The Cullinan owners of Marti the pet zebra were left heartbroken after a dispute with neighbours over permits led to him being relocated last week.
Marti is a five-year-old zebra stallion, born from two rescued and retired zebras, Bob and Cindy, which the Kaffkas took in about seven years ago.
“I still can’t believe he is gone and to think it is all because of a neighbour, I cannot think people can be so malicious. Marti lived here his whole life,” Beverley Kaffka said.
Two weeks ago Marti escaped their 71-hectare property when their fence was cut.

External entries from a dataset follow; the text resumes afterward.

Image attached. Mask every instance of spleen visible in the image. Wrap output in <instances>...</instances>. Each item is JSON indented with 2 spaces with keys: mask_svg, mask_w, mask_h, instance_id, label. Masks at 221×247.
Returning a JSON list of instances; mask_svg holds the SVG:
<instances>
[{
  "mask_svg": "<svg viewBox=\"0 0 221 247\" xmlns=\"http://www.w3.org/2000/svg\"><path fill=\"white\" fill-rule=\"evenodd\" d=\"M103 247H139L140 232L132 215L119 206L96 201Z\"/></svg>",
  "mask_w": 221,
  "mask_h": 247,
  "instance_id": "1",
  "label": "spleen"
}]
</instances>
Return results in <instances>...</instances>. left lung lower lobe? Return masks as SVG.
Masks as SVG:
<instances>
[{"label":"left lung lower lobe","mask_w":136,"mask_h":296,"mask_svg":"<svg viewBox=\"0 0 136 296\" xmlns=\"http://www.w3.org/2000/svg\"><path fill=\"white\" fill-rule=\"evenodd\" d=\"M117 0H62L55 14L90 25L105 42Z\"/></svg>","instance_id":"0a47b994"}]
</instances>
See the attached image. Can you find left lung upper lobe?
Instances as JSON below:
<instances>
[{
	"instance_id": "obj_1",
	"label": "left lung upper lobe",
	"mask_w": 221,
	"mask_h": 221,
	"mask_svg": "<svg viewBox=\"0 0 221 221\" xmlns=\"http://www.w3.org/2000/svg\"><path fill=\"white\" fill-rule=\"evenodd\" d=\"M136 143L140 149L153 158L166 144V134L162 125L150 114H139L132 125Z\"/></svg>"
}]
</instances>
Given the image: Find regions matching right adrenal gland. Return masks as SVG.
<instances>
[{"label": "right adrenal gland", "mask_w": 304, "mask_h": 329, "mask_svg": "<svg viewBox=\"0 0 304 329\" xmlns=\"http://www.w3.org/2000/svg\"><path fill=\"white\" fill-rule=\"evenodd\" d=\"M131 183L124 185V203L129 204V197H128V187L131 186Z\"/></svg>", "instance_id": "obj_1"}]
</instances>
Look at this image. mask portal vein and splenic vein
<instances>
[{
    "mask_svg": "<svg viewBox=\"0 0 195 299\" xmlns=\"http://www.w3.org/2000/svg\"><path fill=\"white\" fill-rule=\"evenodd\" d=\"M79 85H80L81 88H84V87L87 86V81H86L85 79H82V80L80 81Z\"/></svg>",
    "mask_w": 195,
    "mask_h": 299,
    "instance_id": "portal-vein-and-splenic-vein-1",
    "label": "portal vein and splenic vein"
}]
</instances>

Kaffka said she was informed of his escape by a neighbour, who read it on the local Community Policing Forum group.
Kaffka and her daughter went to where Marti was being kept to collect him and take him home.
“The employee refused to hand over Marti unless we produced a permit,” Kaffka said.
“I tried to explain to her Marti was born on our property and lived there his whole life, that’s why he doesn’t have a permit, but she refused.”
The Kaffkas opened a case of theft at the Cullinan stock theft unit.
“We were told we simply needed a transport permit, which only costs R88. I immediately applied.”
She was then told by Gauteng Nature Conservation that their property was not big enough to house a zebra.
Eventually, Kaffka approached the Cullinan Magistrate’s Court in a desperate attempted to buy time as she applied for an exemption of the specified 100ha required to house a zebra and the transport permit to move Marti.
Kaffka’s application was thrown out and she was given two options: surrender him to the state or give the animal away.
“I couldn’t surrender Marti to the state, it will put him in a zoo and that would be like sending him to the concrete jungle.”
Kaffka said she did not believe she was in contravention of any laws.
She spoke to Roodeplaat veterinary surgeon Dr Heinrich Davies, who helped organise Marti’s move to another lodge which had space for the wandering zebra, about 30 kilometres from the Kaffkas’ home.
Davies said Marti is doing well at the lodge.
“He had to take a bite or two or give a kick or two to survive but he did it,” he said.
“He is doing well at this stage.”
Davies said he is usually worried when younger zebras enter an enclosure after being out of the wild for a period.
“But nature took over and he followed his instinct,” Davies said.
He said although Marti has butted heads with an older zebra already, it seems he might have made a few friends in a team of horses.
General manager at the Tshwane Waltloo Society for the Prevention of Cruelty to Animals, Dewald Wahlstrand said a permit is needed for any wild animal.
“You can get fined if you do not hold a permit and possibly even face imprisonment if it is a recurring offense.”
He, however, said he is not sure what the repercussions would be for owning a zebra illegally.
Wahlstrand said the person is usually given a warning and has a short period to apply or produce the permit before being fined.